Adsorption of rare earth elements (Ce3+, La3+, and Nd3+) and recovery from phosphogypsum leachate using a novel ZSM-5 zeolite

Abstract

ZSM-5 zeolite is a multifunctional material highly efficient for adsorbing ions. Our ZSM-5 was synthesized by employing a nucleating gel as a structure-directing agent, followed by homogenization and hydrothermal treatment. The as-prepared ZSM-5 was physicochemically characterized to assess its properties. Next, the as-prepared zeolite was employed as an adsorbent to remove rare earth elements, REEs from synthetic solutions and real phosphogypsum leachate under batch mode operation. As expected, the ZSM-5 adsorbent was discovered to be highly microporous with abundant surface functionalities, which could positively impact REE adsorption. The adsorption data indicated a high affinity between ZSM-5 and all three REEs with rapid kinetics and high adsorption capacities. The modeling study suggested that the adsorption kinetic data were well fitted by Avrami-fractional order, and Liu described the equilibrium data. The maximum adsorption capacity for Ce3+, La3+, and Nd3+ were 99.42 mg g−1, 96.43 mg g−1, 118.10 mg g−1, respectively.
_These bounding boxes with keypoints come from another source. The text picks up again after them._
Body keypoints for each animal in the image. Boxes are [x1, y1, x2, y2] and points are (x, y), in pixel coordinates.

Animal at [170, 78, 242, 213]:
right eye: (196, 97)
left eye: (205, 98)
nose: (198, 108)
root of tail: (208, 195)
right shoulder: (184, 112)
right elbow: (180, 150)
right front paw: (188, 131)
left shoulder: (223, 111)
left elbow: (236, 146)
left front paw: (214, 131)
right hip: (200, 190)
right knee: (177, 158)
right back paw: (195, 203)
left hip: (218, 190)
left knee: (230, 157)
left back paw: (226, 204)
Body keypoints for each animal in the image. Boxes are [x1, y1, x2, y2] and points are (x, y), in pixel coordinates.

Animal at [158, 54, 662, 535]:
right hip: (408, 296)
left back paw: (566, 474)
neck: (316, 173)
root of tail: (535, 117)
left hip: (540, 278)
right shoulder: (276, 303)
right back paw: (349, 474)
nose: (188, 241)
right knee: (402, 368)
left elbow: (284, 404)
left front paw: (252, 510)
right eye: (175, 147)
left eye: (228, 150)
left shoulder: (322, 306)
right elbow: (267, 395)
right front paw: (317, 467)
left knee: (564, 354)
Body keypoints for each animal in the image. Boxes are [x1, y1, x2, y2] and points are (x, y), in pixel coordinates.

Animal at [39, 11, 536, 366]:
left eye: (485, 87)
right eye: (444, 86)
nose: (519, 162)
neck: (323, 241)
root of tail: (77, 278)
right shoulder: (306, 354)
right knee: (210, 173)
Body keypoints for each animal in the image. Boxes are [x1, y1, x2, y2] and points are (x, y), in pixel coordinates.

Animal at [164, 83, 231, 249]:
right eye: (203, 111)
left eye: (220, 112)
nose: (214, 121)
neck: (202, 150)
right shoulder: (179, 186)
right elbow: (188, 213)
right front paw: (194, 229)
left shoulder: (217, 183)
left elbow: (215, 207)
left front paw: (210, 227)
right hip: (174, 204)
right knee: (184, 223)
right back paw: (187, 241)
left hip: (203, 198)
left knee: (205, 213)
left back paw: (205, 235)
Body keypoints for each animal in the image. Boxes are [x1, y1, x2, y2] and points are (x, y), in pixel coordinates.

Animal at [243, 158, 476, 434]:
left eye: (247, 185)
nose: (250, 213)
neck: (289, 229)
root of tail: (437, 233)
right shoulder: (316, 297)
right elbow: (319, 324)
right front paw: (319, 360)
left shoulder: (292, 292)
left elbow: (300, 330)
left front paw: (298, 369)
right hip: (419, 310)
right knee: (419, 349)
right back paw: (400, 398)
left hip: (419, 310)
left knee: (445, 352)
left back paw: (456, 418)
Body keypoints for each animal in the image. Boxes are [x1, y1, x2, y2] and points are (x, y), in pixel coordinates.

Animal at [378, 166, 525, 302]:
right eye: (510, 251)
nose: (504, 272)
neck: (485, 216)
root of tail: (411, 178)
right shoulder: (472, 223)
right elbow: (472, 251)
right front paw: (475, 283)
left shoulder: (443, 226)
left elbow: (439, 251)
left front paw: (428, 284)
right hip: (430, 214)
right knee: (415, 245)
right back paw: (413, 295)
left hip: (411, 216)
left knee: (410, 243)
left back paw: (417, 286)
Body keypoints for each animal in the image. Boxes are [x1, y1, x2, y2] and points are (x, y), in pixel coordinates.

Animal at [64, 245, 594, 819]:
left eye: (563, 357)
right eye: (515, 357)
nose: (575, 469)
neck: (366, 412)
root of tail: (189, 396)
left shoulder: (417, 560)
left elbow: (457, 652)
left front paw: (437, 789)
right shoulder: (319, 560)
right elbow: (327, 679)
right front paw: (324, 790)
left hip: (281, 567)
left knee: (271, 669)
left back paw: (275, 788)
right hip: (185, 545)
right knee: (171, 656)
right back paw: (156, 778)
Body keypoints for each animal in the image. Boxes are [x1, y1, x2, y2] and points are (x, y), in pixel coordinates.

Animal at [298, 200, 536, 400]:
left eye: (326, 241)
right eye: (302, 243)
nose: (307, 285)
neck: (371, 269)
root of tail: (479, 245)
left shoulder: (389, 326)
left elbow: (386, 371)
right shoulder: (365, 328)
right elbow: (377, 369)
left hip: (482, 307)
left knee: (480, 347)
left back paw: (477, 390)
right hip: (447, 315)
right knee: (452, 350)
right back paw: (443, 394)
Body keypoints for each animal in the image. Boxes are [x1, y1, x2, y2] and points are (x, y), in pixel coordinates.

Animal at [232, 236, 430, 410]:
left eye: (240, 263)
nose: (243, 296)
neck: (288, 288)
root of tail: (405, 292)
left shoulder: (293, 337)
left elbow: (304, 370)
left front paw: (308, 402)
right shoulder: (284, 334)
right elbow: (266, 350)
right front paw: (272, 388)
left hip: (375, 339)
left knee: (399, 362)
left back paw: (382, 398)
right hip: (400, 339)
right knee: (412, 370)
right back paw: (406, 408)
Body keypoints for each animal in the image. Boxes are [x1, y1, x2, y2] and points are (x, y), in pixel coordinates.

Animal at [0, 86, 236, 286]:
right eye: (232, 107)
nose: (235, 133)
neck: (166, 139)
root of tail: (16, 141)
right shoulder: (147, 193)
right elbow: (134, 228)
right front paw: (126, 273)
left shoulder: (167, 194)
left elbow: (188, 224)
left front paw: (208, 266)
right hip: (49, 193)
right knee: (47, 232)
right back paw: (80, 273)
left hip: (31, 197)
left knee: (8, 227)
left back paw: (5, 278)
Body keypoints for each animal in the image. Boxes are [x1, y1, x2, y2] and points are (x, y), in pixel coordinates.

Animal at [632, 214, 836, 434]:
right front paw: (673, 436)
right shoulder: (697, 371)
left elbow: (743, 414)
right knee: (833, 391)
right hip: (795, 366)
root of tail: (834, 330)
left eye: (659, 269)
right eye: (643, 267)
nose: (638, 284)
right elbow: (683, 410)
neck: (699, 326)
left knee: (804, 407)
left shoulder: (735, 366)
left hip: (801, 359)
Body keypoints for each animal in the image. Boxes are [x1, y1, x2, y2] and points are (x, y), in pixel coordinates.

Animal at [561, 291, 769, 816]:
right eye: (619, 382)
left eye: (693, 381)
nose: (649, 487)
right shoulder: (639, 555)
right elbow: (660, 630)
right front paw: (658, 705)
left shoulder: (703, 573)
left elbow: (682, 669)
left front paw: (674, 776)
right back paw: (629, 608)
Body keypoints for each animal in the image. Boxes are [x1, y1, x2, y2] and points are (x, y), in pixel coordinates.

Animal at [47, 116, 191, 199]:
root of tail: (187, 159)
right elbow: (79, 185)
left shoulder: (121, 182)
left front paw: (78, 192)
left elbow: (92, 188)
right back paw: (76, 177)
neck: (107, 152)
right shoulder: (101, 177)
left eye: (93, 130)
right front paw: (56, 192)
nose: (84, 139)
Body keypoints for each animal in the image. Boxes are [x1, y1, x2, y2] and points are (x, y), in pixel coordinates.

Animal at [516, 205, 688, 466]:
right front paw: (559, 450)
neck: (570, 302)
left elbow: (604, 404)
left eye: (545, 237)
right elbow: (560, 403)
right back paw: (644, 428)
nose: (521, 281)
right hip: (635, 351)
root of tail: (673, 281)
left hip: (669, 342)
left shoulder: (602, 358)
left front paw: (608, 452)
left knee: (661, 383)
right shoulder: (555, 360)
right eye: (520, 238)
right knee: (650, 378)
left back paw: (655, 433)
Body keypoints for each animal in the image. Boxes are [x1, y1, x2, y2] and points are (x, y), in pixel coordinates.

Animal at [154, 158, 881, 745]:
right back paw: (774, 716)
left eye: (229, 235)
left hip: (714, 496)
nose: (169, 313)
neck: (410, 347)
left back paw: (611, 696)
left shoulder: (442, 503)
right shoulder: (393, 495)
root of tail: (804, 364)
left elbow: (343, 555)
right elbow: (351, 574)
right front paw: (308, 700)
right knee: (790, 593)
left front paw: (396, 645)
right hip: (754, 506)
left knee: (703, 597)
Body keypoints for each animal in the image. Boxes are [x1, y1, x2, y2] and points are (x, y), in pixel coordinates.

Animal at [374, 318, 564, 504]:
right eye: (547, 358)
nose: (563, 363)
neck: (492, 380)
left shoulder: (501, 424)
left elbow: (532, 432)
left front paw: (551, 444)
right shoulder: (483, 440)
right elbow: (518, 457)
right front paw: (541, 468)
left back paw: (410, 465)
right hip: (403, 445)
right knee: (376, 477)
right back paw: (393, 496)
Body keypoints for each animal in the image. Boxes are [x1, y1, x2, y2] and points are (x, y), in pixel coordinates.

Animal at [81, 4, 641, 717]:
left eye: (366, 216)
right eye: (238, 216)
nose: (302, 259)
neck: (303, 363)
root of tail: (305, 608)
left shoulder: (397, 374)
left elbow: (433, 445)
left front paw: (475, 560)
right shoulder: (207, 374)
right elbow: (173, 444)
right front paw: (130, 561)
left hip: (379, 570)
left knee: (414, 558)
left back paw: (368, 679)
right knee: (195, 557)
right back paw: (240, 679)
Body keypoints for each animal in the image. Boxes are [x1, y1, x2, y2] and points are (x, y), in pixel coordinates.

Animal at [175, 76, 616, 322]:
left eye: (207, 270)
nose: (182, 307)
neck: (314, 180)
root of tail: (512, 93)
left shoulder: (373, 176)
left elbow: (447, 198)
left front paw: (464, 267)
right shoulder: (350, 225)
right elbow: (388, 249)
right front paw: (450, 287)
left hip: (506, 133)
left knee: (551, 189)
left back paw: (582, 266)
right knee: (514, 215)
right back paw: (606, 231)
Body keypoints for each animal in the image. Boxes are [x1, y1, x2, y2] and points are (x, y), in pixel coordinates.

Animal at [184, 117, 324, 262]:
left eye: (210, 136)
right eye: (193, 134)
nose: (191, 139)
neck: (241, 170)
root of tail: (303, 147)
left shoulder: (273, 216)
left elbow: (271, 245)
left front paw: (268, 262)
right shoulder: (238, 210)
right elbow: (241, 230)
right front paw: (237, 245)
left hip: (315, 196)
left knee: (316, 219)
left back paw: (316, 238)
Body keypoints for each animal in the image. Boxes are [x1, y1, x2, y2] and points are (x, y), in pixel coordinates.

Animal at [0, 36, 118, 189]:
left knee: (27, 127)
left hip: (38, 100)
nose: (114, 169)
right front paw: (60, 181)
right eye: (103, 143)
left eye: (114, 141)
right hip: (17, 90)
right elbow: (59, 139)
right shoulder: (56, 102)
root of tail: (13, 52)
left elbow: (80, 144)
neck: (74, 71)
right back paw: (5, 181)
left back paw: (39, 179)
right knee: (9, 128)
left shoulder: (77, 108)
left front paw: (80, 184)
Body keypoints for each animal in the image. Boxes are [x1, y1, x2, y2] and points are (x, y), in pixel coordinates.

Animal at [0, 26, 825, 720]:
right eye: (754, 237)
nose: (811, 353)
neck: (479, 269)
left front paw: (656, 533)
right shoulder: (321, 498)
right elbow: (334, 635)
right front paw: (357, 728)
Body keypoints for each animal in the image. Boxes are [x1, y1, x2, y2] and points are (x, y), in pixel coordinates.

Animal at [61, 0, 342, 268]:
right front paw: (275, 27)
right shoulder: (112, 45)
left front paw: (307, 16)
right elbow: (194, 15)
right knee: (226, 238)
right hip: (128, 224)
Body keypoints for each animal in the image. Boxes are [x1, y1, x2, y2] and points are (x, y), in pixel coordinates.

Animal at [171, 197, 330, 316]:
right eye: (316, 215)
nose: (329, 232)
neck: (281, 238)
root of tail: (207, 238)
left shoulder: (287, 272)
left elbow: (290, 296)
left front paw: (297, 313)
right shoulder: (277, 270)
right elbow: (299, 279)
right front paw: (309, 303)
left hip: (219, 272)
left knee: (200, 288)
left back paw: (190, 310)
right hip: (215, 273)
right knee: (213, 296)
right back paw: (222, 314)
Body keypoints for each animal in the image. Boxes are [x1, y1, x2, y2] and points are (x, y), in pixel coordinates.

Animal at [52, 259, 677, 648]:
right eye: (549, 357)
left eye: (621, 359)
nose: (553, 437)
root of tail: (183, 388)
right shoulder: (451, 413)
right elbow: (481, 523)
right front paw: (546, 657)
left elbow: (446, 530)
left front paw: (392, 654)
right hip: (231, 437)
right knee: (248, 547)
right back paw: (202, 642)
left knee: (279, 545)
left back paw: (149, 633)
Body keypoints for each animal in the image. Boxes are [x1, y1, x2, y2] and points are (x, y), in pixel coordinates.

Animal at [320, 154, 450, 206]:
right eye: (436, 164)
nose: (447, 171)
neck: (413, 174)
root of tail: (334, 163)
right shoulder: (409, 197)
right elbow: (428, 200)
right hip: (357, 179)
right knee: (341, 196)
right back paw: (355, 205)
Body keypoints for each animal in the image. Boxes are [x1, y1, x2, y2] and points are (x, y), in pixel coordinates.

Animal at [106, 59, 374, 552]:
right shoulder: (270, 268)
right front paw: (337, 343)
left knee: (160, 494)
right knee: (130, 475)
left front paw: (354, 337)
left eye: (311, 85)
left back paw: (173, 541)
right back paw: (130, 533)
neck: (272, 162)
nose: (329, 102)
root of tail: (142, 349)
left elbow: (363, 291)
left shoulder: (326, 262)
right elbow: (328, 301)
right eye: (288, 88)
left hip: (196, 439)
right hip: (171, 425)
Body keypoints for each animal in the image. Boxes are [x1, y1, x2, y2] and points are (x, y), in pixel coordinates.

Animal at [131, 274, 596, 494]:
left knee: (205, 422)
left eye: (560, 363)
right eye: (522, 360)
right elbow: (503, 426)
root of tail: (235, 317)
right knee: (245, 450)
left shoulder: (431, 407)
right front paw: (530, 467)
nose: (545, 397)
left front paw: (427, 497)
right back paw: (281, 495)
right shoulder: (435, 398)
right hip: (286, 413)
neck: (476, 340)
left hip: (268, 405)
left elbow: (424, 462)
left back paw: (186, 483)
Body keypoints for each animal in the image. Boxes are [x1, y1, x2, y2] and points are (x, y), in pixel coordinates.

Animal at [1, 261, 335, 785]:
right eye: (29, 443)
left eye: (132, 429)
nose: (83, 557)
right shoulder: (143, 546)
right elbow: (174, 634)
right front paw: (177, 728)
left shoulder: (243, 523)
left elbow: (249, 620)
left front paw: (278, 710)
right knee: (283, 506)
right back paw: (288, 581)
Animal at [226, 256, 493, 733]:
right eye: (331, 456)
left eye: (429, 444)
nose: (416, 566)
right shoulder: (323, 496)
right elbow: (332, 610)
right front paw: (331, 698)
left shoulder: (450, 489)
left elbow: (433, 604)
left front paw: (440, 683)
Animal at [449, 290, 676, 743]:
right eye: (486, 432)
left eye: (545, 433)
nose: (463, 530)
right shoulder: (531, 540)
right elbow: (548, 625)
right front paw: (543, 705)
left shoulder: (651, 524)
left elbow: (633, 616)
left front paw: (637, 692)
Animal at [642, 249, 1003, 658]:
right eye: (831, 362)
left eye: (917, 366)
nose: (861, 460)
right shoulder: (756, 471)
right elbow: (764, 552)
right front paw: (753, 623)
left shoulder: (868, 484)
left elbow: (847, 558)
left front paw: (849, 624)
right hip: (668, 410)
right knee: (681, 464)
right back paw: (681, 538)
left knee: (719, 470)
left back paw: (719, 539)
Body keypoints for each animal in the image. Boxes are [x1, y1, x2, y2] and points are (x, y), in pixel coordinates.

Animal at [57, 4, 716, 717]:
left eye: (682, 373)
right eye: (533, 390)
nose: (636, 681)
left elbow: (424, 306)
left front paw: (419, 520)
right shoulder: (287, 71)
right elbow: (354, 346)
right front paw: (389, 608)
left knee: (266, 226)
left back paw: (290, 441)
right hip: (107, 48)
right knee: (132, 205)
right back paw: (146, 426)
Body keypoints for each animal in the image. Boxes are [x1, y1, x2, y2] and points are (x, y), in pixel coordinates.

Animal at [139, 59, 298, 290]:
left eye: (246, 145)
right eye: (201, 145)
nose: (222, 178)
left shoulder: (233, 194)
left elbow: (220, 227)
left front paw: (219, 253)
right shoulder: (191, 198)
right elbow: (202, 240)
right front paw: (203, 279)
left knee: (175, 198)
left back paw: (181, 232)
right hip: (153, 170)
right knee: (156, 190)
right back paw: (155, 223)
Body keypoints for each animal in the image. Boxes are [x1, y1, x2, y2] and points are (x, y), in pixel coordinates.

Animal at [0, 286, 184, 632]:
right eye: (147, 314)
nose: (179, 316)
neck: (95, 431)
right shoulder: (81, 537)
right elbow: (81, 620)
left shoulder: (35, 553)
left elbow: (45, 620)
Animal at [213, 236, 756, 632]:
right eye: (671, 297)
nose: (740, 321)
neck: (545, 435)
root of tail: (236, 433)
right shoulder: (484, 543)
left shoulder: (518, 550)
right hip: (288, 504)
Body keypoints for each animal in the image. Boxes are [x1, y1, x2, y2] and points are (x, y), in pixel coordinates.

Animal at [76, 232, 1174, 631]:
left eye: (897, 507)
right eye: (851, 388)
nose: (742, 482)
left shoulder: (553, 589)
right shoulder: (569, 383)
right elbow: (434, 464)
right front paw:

Further, the thermodynamic analysis revealed that the interaction between ZSM-5 and Ce3+, La3+, and Nd3+ was favorable, spontaneous, and endothermic. The efficiency of ZSM-5 adsorbent was also studied in recovering several REEs from leachate of phosphogypsum wastes, and the data results proved its potency to do so. The findings reported in this work support the idea that ZSM-5 can be successfully used as an adsorbent to recover REEs from synthetic and real samples.